Vancouver bylaw banning Falun Gong protests is ‘repugnant to Canadian values’: lawyer

The Province

BY SUSAN LAZARUK, THE PROVINCE SEPTEMBER 16, 2014

Members of Falun Gong stand outside B.C. Supreme Court in Vancouver on Monday while lawyers for the religious group argued inside to have a city bylaw restricting Falun Gong protests outside the Chinese consulate declared unconstitutional.

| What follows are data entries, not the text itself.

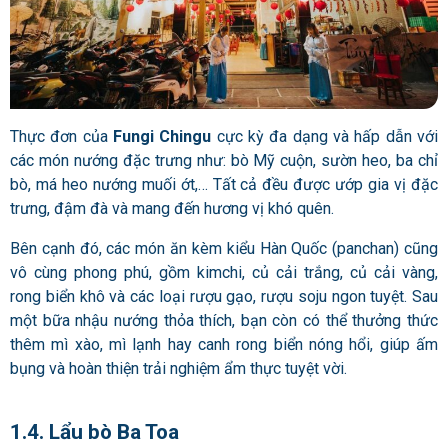
Thực đơn của
Fungi Chingu
cực kỳ đa dạng và hấp dẫn với
các món nướng đặc trưng như: bò Mỹ cuộn, sườn heo, ba chỉ
bò, má heo nướng muối ớt,… Tất cả đều được ướp gia vị đặc
trưng, đậm đà và mang đến hương vị khó quên.
Bên cạnh đó, các món ăn kèm kiểu Hàn Quốc (panchan) cũng
vô cùng phong phú, gồm kimchi, củ cải trắng, củ cải vàng,
rong biển khô và các loại rượu gạo, rượu soju ngon tuyệt. Sau
một bữa nhậu nướng thỏa thích, bạn còn có thể thưởng thức
thêm mì xào, mì lạnh hay canh rong biển nóng hổi, giúp ấm
bụng và hoàn thiện trải nghiệm ẩm thực tuyệt vời.
1.4. Lẩu bò Ba Toa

Photograph by: Arlen Redekop , Province
Members of Falun Gong stand outside B.C. Supreme Court in Vancouver on Monday while lawyers for the religious group argued inside to have a city bylaw restricting Falun Gong protests outside the Chinese consulate declared unconstitutional.
Photograph by: Arlen Redekop , Province

Banning practitioners of a Chinese religious sect from protesting outside the Chinese consulate in Vancouver is “dictatorial” and is reminiscent of repressive regimes like China.

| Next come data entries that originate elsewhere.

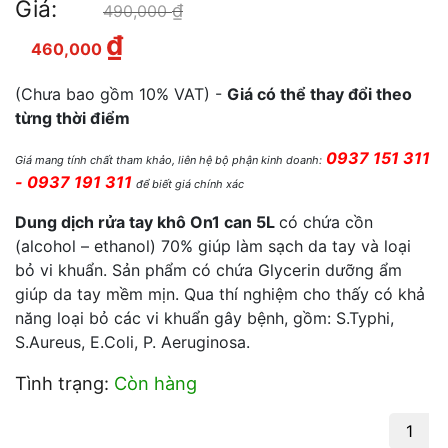
Giá:
₫
Giá gốc là: 490,000 ₫.
490,000
₫
Giá hiện tại là: 460,000 ₫.
460,000
(Chưa bao gồm 10% VAT) -
Giá có thể thay đổi theo
từng thời điểm
0937 151 311
Giá mang tính chất tham khảo, liên hệ bộ phận kinh doanh:
- 0937 191 311
để biết giá chính xác
Dung dịch rửa tay khô On1 can 5L
có chứa cồn
(alcohol – ethanol) 70% giúp làm sạch da tay và loại
bỏ vi khuẩn. Sản phẩm có chứa Glycerin dưỡng ẩm
giúp da tay mềm mịn. Qua thí nghiệm cho thấy có khả
năng loại bỏ các vi khuẩn gây bệnh, gồm: S.Typhi,
S.Aureus, E.Coli, P. Aeruginosa.
Tình trạng:
Còn hàng
Dung dịch rửa tay khô On1 can 5L số lượng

The Falun Gong was in B.C. Supreme Court in Vancouver on Monday for the second time in four years to try to have the City of Vancouver’s new bylaw governing public protests declared unconstitutional and invalid.

The latest amendment to a city bylaw that prohibits protesters from erecting permanent structures on city property, such as the hut Falun Gong protesters had used for years, is “unreasonable, bordering on the ludicrous,” their lawyer, Cameron Ward, told the court.

The courtroom was half-full with about 60 practitioners of the ancient spiritual practice that’s banned in China.

Practitioners of Falun Gong, also known as Falun Dafa, want to be able to resume an round-the-clock vigil on a grassy portion of a city street outside the consulate, located in the 3300 block of Granville Street in Vancouver.

But a second amendment the city made to Sec. 71 of the Street and Traffic Act after being ordered to do so by the Court of Appeal in an earlier constitutional challenge by Falun Gong, is also unconstitutional because it infringes on his clients’ rights to freedom of political expression, Ward argued.

He called the new bylaws’ restrictions “draconian.”

“The City of Vancouver says it will dictate when, where and how citizens will express themselves,” he said. “The city’s dictatorial approach is repugnant to Canadian values and more like regimes like the People’s Republic of China.”

Ward argued if someone unhappy with the B.C. teachers strike wanted to hold up a sign of a certain size outside a fundraiser for the B.C. premier, he would need a permit and wouldn’t be able to protest past 8 p.m.

He also said that protester would not be able to apply for a permit for a second month, if the strike continued.

“These are not far-fetched (examples),” he told court. “They demonstrate how draconian the amended bylaw is in its application.”

City staff in February 2009 removed the protesters’ erected banners and a small hut they used to maintain their 24/7 vigil to protest what are documented human rights violations against practitioners in China.

The hut and banners, with photos showing the human rights violations and anti-China slogans, had first been set up outside the consulate on Aug. 20, 2001.

The City of Vancouver redrafted the bylaw to prevent the protesters’ continuous vigil and won an earlier court challenge.

But that was successfully appealed to the Court of Appeal, which found the bylaw unconstitutional and ordered the city to redraft it, which it did.

“It (the new bylaw) fails to pass constitutional muster and (the bylaw) or portions of it should be struck down and rendered invalid,” said Ward.

He is asking the court to order the city “back to the board, to create a constitutional bylaw” because he argued that Vancouver residents should be allowed to express themselves “clearly and continuously, if they like,” on important issues.

Ward said he expects city lawyers to argue the restrictions in the new bylaw, designed to keep city streets free of obstructions, are reasonable, allowed under Sec. 1 of the Charter of Rights and Freedoms.

He said the city is expected to argue the bylaw imposes only a minimal infringement on the protesters’ rights, which allows them to continue to protest with hand-held instead of erected signs.

“We say that the city has prohibited structures in a manner that is constitutionally unsound, while my (lawyer) friends in the city take the opposite view,” said Ward.

Ward also recounted an earlier court decision that included arguments that the Chinese consulate was unhappy with the Falun Gong vigil, the city was aware of China’s unhappiness and the protest had impaired the dignity of the consulate and was an irritant to Canada’s trade negotiations with China.

That judge in that ruling had found “the city had not acted to silence the protesters at the behest of the Chinese government,” said Ward.

Falun Gong spokeswoman Sue Zhang said the hut and banners are important to the protest, especially as it alerts Chinese tourists, who pass by the site on the way to and from the airport, to the fact that Falun Gong is practised outside of China, contrary to what they hear from the Chinese government.